Teachers are being “bullied” into holding revision sessions for “lazy” students, an education union warns as it considers banning its members from holding classes outside the school day.
The increasing demand for extra classes is down to unruly teenagers who have been allowed to run riot due to “ineffectual school discipline measures” and “pitiable parenting”, delegates at the Association of Schoolmasters Union of Women Teachers (NASUWT) annual conference in Manchester were told.
The education union passed a motion expressing "deep concern" at the "debilitating pressure" of teachers to give their students extra sessions in the run-up to exams.
They voted to consider banning their members from holding any revision or booster classes after school hours to end teachers feeling guilt-tripped into running them.

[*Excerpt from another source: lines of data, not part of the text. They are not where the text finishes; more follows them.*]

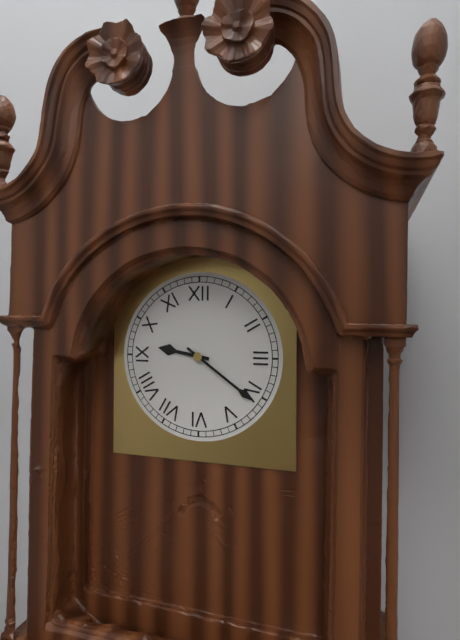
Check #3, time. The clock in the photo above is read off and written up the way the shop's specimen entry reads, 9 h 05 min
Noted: 9 h 21 min
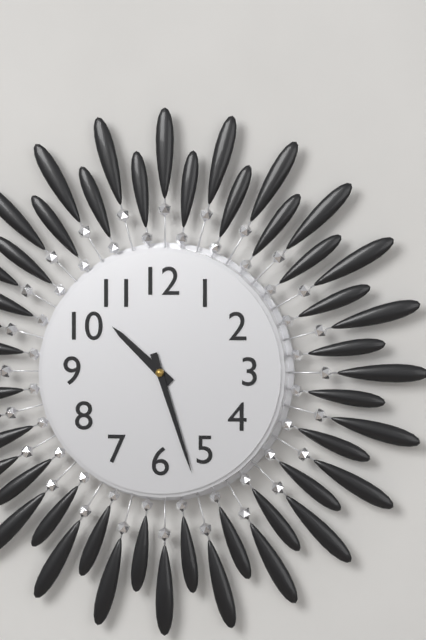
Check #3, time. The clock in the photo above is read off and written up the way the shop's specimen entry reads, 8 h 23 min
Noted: 10 h 27 min
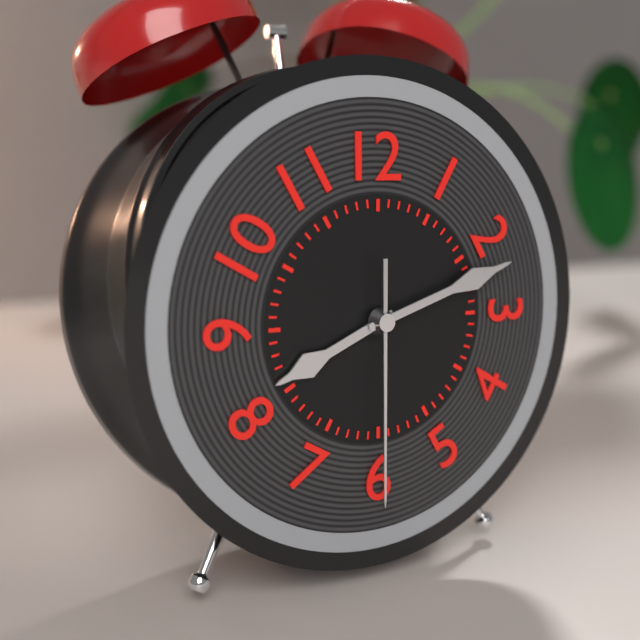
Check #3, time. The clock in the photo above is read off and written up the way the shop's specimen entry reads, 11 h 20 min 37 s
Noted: 8 h 12 min 30 s
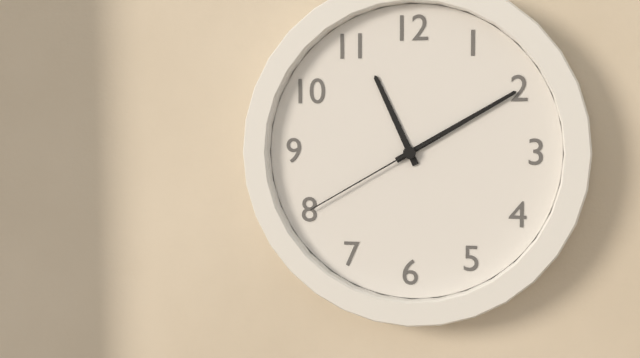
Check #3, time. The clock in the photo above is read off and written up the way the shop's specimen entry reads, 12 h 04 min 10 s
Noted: 11 h 10 min 40 s
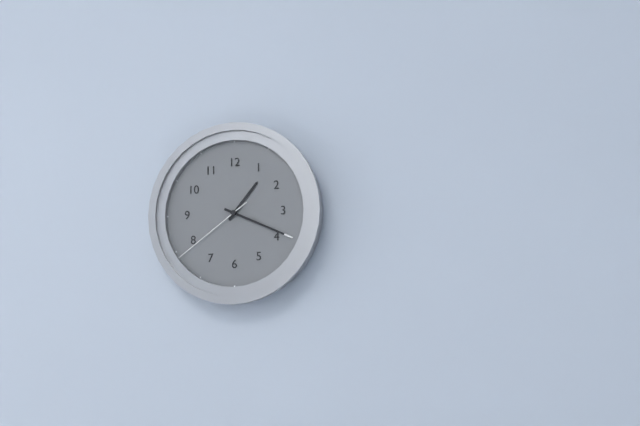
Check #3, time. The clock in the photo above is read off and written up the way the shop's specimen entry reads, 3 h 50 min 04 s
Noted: 1 h 19 min 39 s
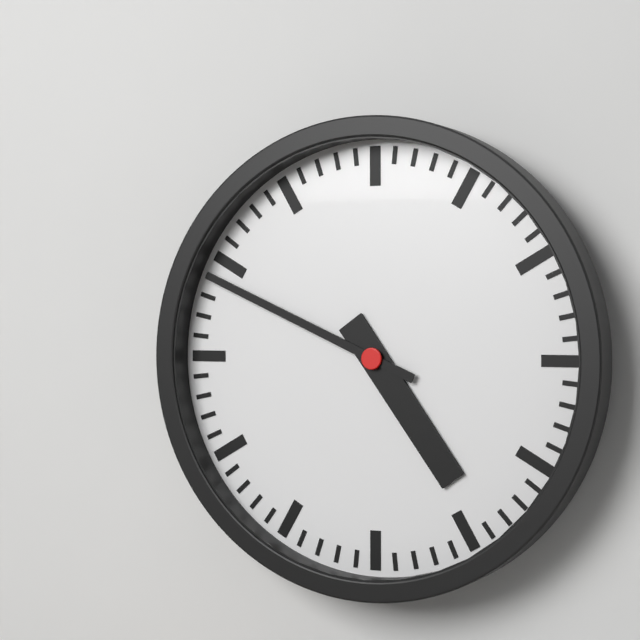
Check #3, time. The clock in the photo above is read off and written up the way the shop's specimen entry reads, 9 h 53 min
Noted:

Proposing the motion, Louis Kavanagh, of Solihull, told delegates that demand for revision sessions was "born of desperation, frantically compensating for a poor learning culture, lazy students, pitiable parenting, ineffectual school discipline measures and structures putting all the burden on the class teacher.
"If the classroom teacher is to be held culpable for everything, then the student is responsible for nothing - and the school is absolved".
He said that pressure from school leaders to run such sessions "instills a sense of guilt in teachers such that they feel they are never doing enough".
The motion noted "the de facto lengthening of the school day through the expectation that teachers will deliver extra lessons outside of the normal timetable".
It highlighted "the bullying of teachers into running 'booster' and revision classes after school, at weekends and during holiday periods".
Katherine Carlisle, of Birmingham, told the conference that such practise “amounts to exploitation of teachers," and said one friend had already run three such sessions during the Easter holiday, the Times Education Supplement reported.
She said teachers were "pressured or coerced" to use their unpaid time to run interventions, with school leaders telling them it increased results by 10-15 per cent, students would be grateful, parents were demanding it, or it could be good for their career progression. She added: "In essence, teachers are guilt tripped into running intervention sessions".
Another delegate, Mark Cope, said that teachers giving extra classes is like a “poison that spreads”, adding: "It has become normative in most secondary schools that the school day has been lengthened by proxy.”
John Godkin, of South Derbyshire, said that workload was the biggest problem in schools, and teachers were being bullied into taking part in these interventions.
Teachers voted to “consider issuing a specific action instruction on interventions and teaching outside the school day”.